Graphic Carl Bindman.

Nine femicides in nine weeks.

That is nine times when the provincial government failed women by not providing enough resources to end conjugal violence. An estimated 11 women in Quebec have died from this in 2022 alone.

The rise of conjugal violence is a growing epidemic in Quebec and politicians have yet to address it. Even during the campaigning period of Quebec’s 43rd provincial elections, candidates merely expressed their frustrations and sorrow towards the deaths of Synthia Bussière, 38, and her two children—the most recent victims at that time.

And yet, this problem is not new in Quebec nor in Canada. Domestic violence cases hit record highs last year. In 2021, Quebec reported the second-highest number of femicides in Canada, with a total of 26 women killed. One hundred and seventy-three femicides were reported in the country, of which 32 per cent of the victims were racialized and 19 per cent were Indigenous.

Domestic violence cases will not end without a concrete solution.

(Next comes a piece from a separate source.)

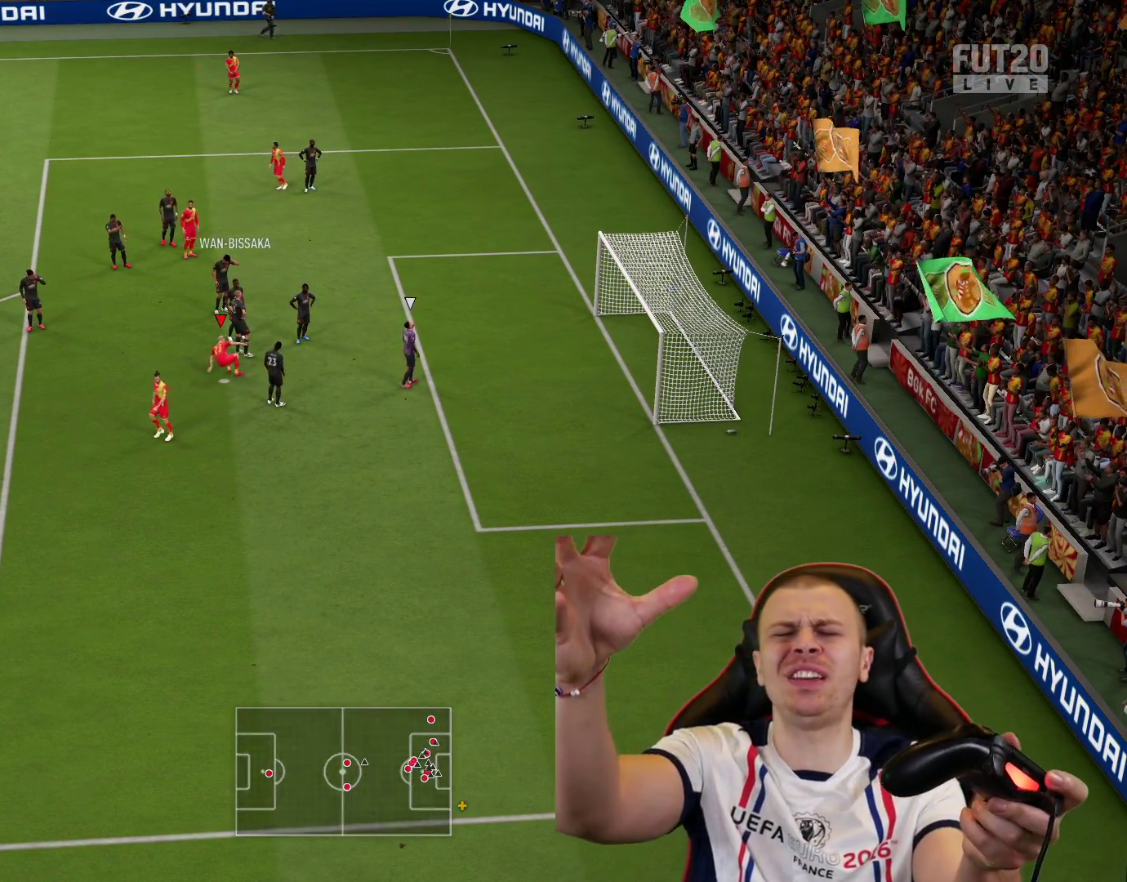
{"buttons": [], "left_stick": "center", "right_stick": "center", "events": []}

A study conducted by the University of Sherbrooke found that this spike in conjugal violence is strongly related to confinement measures and ongoing health crisis. Researchers found that stress from confined living situations, increased job losses and the cancellation of activities led to a higher risk of abusers turning to violence to as an outlet

Even during the height of pandemic waves, François Legault, Quebec’s re-elected premier, was greatly criticized for his actions towards the issue despite claiming that stopping domestic abuse was a priority.  

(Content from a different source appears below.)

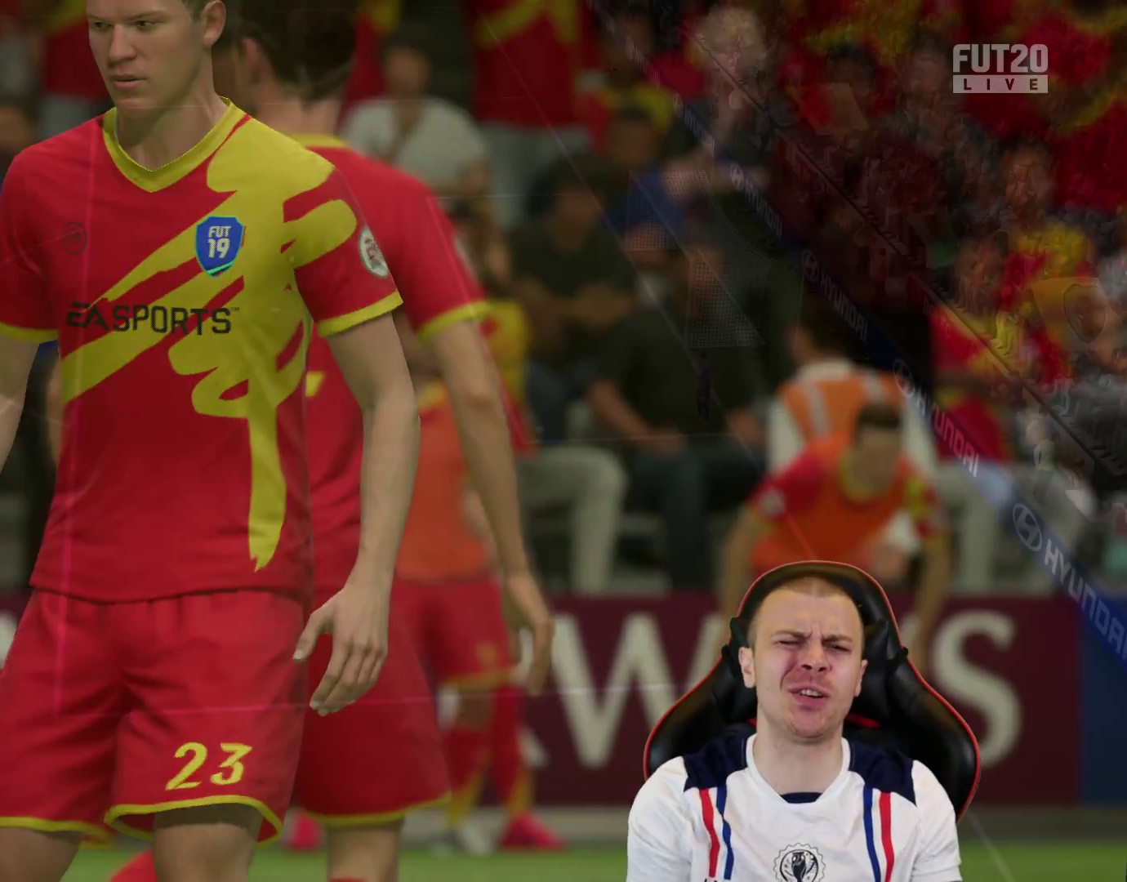
{"buttons": [], "left_stick": "right", "right_stick": "center", "events": [[434, "left_stick", "right"]]}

The Coalition Avenir Quebec originally pledged $22.5 million in 2021 over five years to finance shelters for victims and help curb domestic violence. After critics called out Legault for the small funding he gave to women’s shelters, the government announced that it would increase this budget to $222.9 million. While this action could be a step in the right direction, Legault’s intentions are questionable as it seems like he only made this decision to appeal to public pressure, amid the upcoming elections. While Public Safety Minister Genevieve Guilbault announced that $92 million of that budget would go to funding women’s shelters, the rest of the budget’s allocations are unclear.

Moreover, Legault’s implementation of curfews throughout the pandemic disproportionately harmed women in abusive relationships. The curfew trapped them in houses with their abusers, making it harder to escape.

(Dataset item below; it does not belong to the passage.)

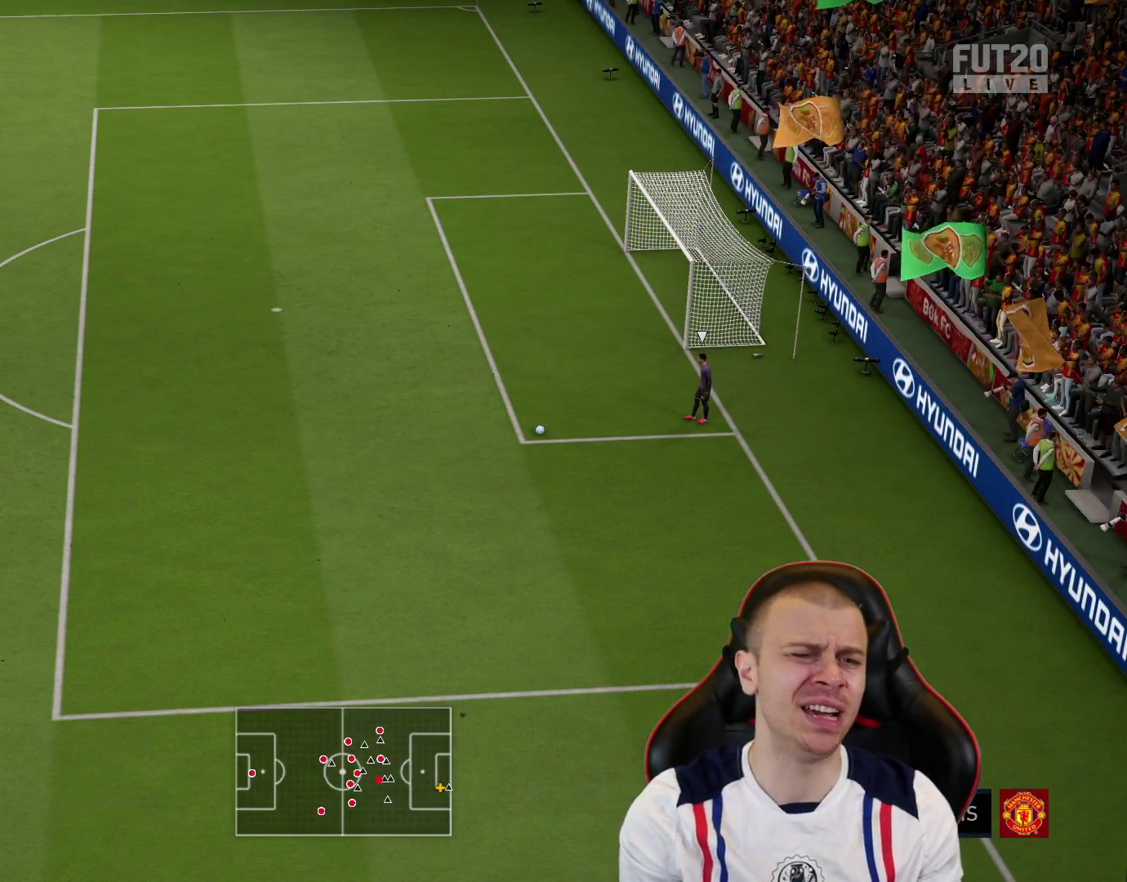
{"buttons": ["R1", "R2"], "left_stick": "right", "right_stick": "center", "events": [[83, "R2", "down"], [450, "R1", "down"]]}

While COVID-19 confinement measures certainly worsened the situation for women in abusive relationships, domestic violence won’t just go away once the pandemic is fully eradicated. Domestic violence was around prior to the pandemic, except the reported cases were significantly lower. 

How then, can we stop the ongoing pattern of domestic abuse?  

Throwing money at the problem isn’t the solution. Rather, politicians must follow through with their promises and ensure that the funding is being used wisely.

In 2020, Legault announced that $120 million would be invested to create more safe spaces for women fleeing abuse. This money, however, was never used to open up more shelters for women escaping unsafe homes. The premier has since promised to take matters into his own hands but has yet to take responsibility for his neglect of the situation.

Domestic violence cases continue to rise, and we must question whether the CAQ has done enough and ever will. Our premier continues to kiss his own ass for the bare-minimal work he has done.

How then, can we stop the ongoing pattern of domestic abuse?

On one end, the CAQ is prioritizing social programs, helplines and shelters. But are these solutions adequately funded and truly helping victims escape abusive relationships? Or are more radical steps necessary? Some suggest reforming the justice system, which oftentimes penalizes women who denounce their abusers by evoking their allegations in custody disputes.

 How many more women must die for their lives to be taken seriously?